Yes, TPOab is one of the thyroid antibody tests I was referring to and a result of 2786 would definitely qualify for a diagnosis of Hashimoto's.  There's another one called Thyroglobulin Antibodies (TgAb) that we, typically, recommend at the same time or with only slightly elevated TPOab, but with a result like yours, I wouldn't bother.

You're right about eating healthy- it's good for all of us.  Ouch - $400 is a lot to spend for one month.  The problem is, that dairy and whole grains are actually part of a healthy diet for those of us who don't have sensitivity and eliminating them without a real need can actually cause a sensitivity as well as vitamin/mineral deficiencies.   Dairy is chock full of calcium, protein, vitamin B-12 and other nutrients and people who don't eat dairy often find themselves deficient in these, as well as other, nutrients. Whole grains are excellent sources of protein and fiber and other nutrients, as well.  

Please don't misunderstand... since you're already prepared to do the diet, of course, I'd not try to discourage you.  Just be aware of the possibility of deficiencies and you should probably ask your doctor to go ahead and test for vitamin B-12 to make sure you have plenty to start with.  Just being in the normal range isn't good enough.

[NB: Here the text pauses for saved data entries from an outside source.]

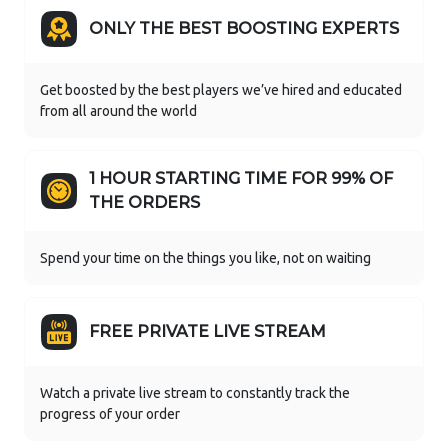
ONLY THE BEST BOOSTING EXPERTS
Get boosted by the best players we’ve hired and educated
from all around the world
1 HOUR STARTING TIME FOR 99% OF
THE ORDERS
Spend your time on the things you like, not on waiting
FREE PRIVATE LIVE STREAM
Watch a private live stream to constantly track the
progress of your order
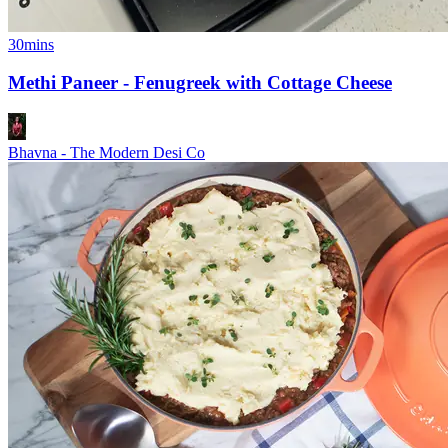
30mins
Methi Paneer - Fenugreek with Cottage Cheese
Bhavna - The Modern Desi Co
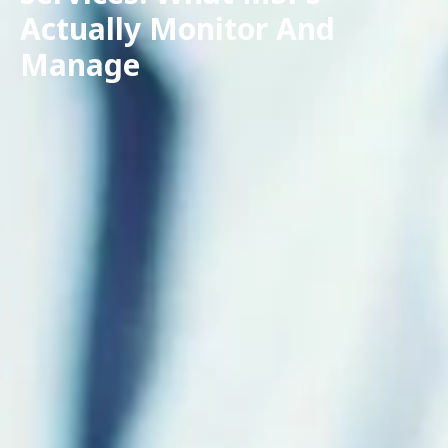
Actually Monitor And
Manage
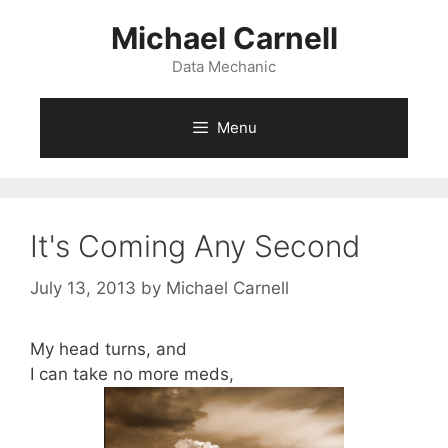
Skip
Michael Carnell
to
content
Data Mechanic
Menu
It's Coming Any Second
July 13, 2013
by
Michael Carnell
My head turns, and
I can take no more meds,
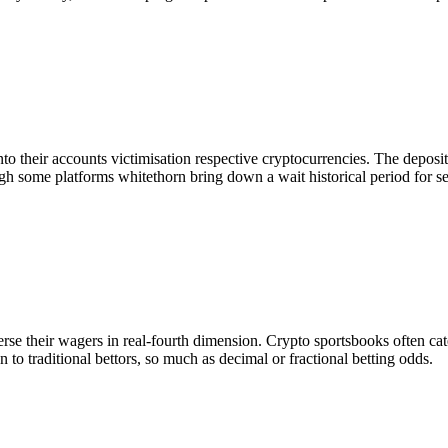
into their accounts victimisation respective cryptocurrencies. The dep
gh some platforms whitethorn bring down a wait historical period for se
erse their wagers in real-fourth dimension. Crypto sportsbooks often cat
 to traditional bettors, so much as decimal or fractional betting odds.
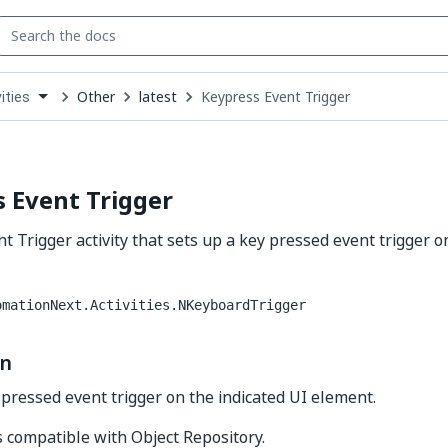
Other
latest
Keypress Event Trigger
ities
down
se
ct
 Event Trigger
t Trigger activity that sets up a key pressed event trigger o
omationNext.Activities.NKeyboardTrigger
on
 pressed event trigger on the indicated UI element.
is compatible with Object Repository.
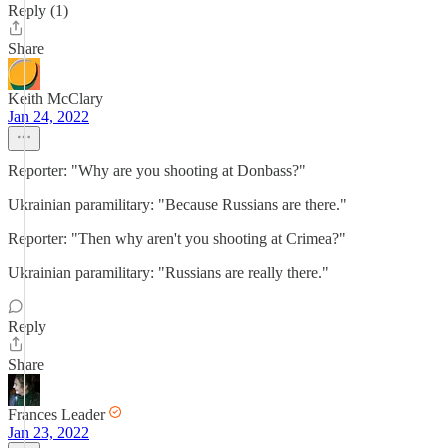
Reply (1)
Share
Keith McClary
Jan 24, 2022
Reporter: "Why are you shooting at Donbass?"
Ukrainian paramilitary: "Because Russians are there."
Reporter: "Then why aren't you shooting at Crimea?"
Ukrainian paramilitary: "Russians are really there."
Reply
Share
Frances Leader
Jan 23, 2022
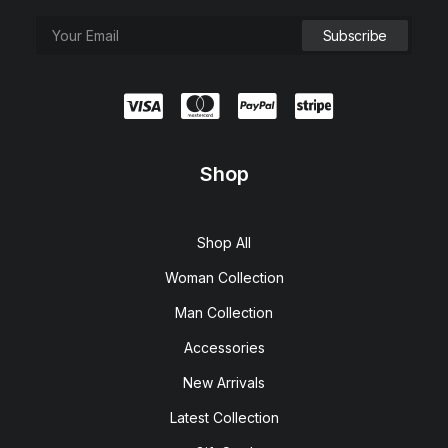
Shop
Shop All
Woman Collection
Man Collection
Accessories
New Arrivals
Latest Collection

B-12 deficiency can cause the most horrific fatigue you can ever imagine and even after levels are back to normal, the fatigue can be very difficult to overcome.  Prevention is always the best plan of attack.  

I'll be anxious to hear how the diet goes.

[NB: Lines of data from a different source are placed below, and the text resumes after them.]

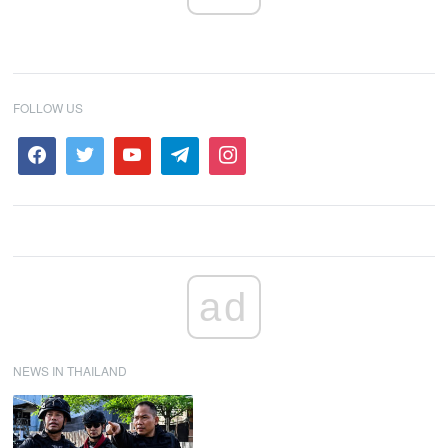
FOLLOW US
ad
NEWS IN THAILAND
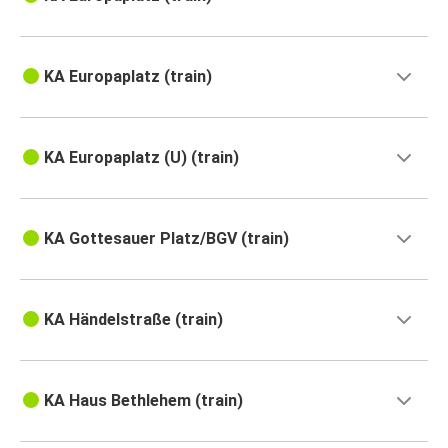
KA Europaplatz (train)
KA Europaplatz (U) (train)
KA Gottesauer Platz/BGV (train)
KA Händelstraße (train)
KA Haus Bethlehem (train)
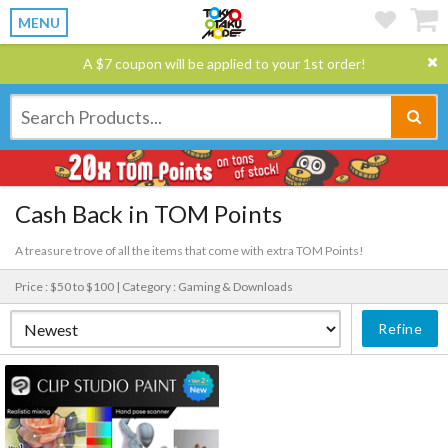
MENU
A $7 coupon will be applied to your 1st order!
Cash Back in TOM Points
A treasure trove of all the items that come with extra TOM Points!
Price : $50 to $100 |
Category : Gaming & Downloads
Refine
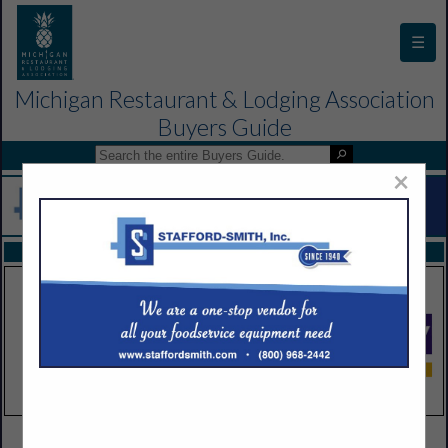
☰
Michigan Restaurant & Lodging Association
Buyers Guide
×
FEATURED COMPANIES
VIEW ALL FEATURED COMPANIES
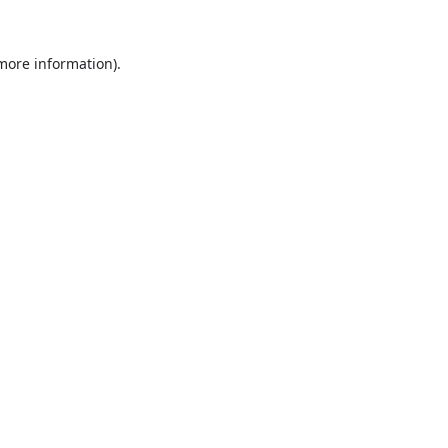
 more information).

after looking at my lab results further I found this....

Thyroid Perox Ab, TPO which is 2,786 with an (H) next to it. Range is supposed to be <=34. Is this the antibodies test you were referring to?

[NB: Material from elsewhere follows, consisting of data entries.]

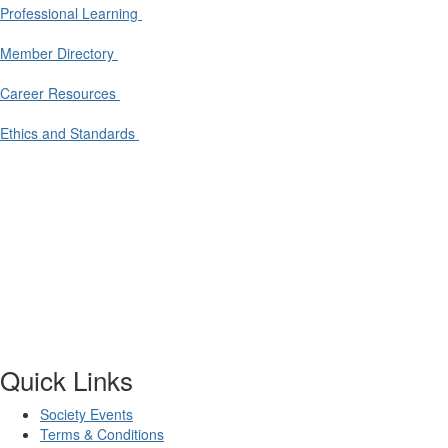
Professional Learning
Member Directory
Career Resources
Ethics and Standards
Quick Links
Society Events
Terms & Conditions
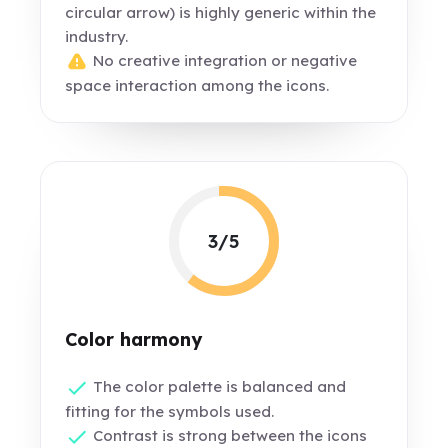
circular arrow) is highly generic within the
industry.
No creative integration or negative
space interaction among the icons.
3/5
Color harmony
The color palette is balanced and
fitting for the symbols used.
Contrast is strong between the icons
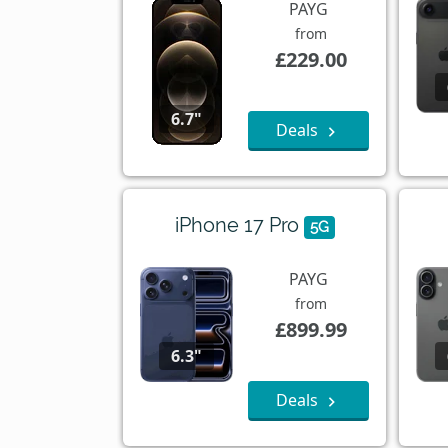
PAYG
from
£229.00
6.7"
Deals
iPhone 17 Pro
5G
PAYG
from
£899.99
6.3"
Deals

Thank you for responding Barb.  Yes you were right I had the ranges backwards Total T3 was 60-181.  Thyroid antibodies is next on the list of things to do.  

As far as the elimination diet I have already gone out and spent $400 on the stuff so I am going to do it.  It will only be a slight change in my current diet and will actually be adding things that I have been wanting to add already.  If things get too overbearing I will just hold off till a later time. Eating healthy can only be to my benefit at this point.  I think the drs intention in my case is to lower the cholesterol as well as treat the thyroid.  It is only a month and it can't get any worse...lol  

  Honestly I am just glad that all of these symptoms I have had throughout the years, has a name and I have been right all along in knowing something was wrong.

Thanks again and I will report back when I can.

I think you meant the range for your Free T4 was 0.8-1.8, rather than the Free T3?

Obviously, your TSH is way too high, and your FT4 is too low in the range, so your doctor did the right thing starting you on the med.  You're right that we do look for FT3 rather than TT3, but we'd still like to see the range on that, even though it's not so useful.  Your TT3 looks to be pretty low in its range, as well, indicating that FT3 be also.

All of your symptoms are those of hypothyroidism, including GI issues.  I really wish the doctor would have left well enough alone until the med had done its work, then if you still had problems, you could have tried the elimination diet.  Many of us have/had GI issues when hypo and symptoms were relieve simply by getting FT3/FT4 levels up where we need them.

It takes 4-6 weeks for the medication to reach full potential in your blood, then it often takes longer for your body to "get well".  Most of the time, your initial dosage is not your final dosage.  Your doctor must willing to increase dosage as needed to relive symptoms.

Also bear in mind that it's not the least unusual for symptoms to worsen or for new ones to appear when one first starts a thyroid medication or changes dosage, as it takes the body time to adjust to having hormones its been doing without.

Have you been test for thyroid antibodies to determine if you have Hashimoto's?  If not, you should talk to your doctor about that.  

for tsh the ranges were (0.50-4.20)
Free T3 was (0.8-1.8)

and after reading have realized that total T4 is not what people look at so nevermind that.